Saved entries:
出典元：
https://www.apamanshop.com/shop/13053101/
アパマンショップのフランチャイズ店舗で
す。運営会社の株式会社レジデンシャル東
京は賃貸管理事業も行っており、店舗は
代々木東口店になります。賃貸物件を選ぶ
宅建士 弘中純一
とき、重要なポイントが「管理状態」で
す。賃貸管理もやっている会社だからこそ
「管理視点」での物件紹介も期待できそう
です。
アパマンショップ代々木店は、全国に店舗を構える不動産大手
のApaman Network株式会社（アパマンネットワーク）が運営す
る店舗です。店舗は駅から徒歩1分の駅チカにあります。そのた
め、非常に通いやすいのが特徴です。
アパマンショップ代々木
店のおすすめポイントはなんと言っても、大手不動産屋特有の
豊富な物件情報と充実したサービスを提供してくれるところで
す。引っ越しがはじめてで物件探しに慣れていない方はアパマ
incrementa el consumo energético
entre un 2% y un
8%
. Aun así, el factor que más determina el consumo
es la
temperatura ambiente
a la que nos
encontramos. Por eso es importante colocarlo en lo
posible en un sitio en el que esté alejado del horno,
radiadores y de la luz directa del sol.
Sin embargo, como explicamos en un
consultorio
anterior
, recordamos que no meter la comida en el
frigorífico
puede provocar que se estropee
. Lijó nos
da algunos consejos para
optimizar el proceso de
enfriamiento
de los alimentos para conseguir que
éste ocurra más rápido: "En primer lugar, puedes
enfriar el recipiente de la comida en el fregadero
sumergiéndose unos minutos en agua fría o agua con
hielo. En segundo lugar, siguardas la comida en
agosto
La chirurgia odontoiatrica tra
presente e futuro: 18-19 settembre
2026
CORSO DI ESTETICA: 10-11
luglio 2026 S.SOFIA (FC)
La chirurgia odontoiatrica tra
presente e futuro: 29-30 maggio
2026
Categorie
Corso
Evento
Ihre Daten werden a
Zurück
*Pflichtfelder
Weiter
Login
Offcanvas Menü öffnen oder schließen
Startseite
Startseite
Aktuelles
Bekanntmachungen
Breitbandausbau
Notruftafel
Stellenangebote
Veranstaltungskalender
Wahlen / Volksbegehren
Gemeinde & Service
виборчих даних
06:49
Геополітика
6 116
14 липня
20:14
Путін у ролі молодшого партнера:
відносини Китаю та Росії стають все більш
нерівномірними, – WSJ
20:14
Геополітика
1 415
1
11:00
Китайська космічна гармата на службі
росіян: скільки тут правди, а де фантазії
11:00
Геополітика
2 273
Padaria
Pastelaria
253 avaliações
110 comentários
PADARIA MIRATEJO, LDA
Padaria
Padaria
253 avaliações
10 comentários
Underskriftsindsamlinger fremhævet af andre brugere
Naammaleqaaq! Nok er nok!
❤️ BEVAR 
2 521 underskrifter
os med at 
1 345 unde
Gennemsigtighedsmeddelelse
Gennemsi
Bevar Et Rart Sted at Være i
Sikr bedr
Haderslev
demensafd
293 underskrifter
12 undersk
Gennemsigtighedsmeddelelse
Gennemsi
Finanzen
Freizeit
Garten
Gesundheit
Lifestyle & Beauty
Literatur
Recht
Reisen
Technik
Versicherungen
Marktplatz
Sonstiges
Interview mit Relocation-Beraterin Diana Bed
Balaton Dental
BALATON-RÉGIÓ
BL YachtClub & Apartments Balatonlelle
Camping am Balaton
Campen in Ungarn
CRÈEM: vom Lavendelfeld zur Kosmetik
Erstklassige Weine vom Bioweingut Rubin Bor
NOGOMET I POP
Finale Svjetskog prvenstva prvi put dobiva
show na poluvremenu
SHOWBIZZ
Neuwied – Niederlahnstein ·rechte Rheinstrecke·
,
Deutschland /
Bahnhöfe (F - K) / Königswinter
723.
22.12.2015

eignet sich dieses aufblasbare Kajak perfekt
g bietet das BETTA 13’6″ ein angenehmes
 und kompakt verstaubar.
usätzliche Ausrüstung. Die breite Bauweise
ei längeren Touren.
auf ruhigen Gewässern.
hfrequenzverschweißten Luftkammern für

__Your instructions__.
When a line in the records above contains the word "para", copy it.

__Reply to the exercise__.
da algunos consejos para
de los alimentos para conseguir que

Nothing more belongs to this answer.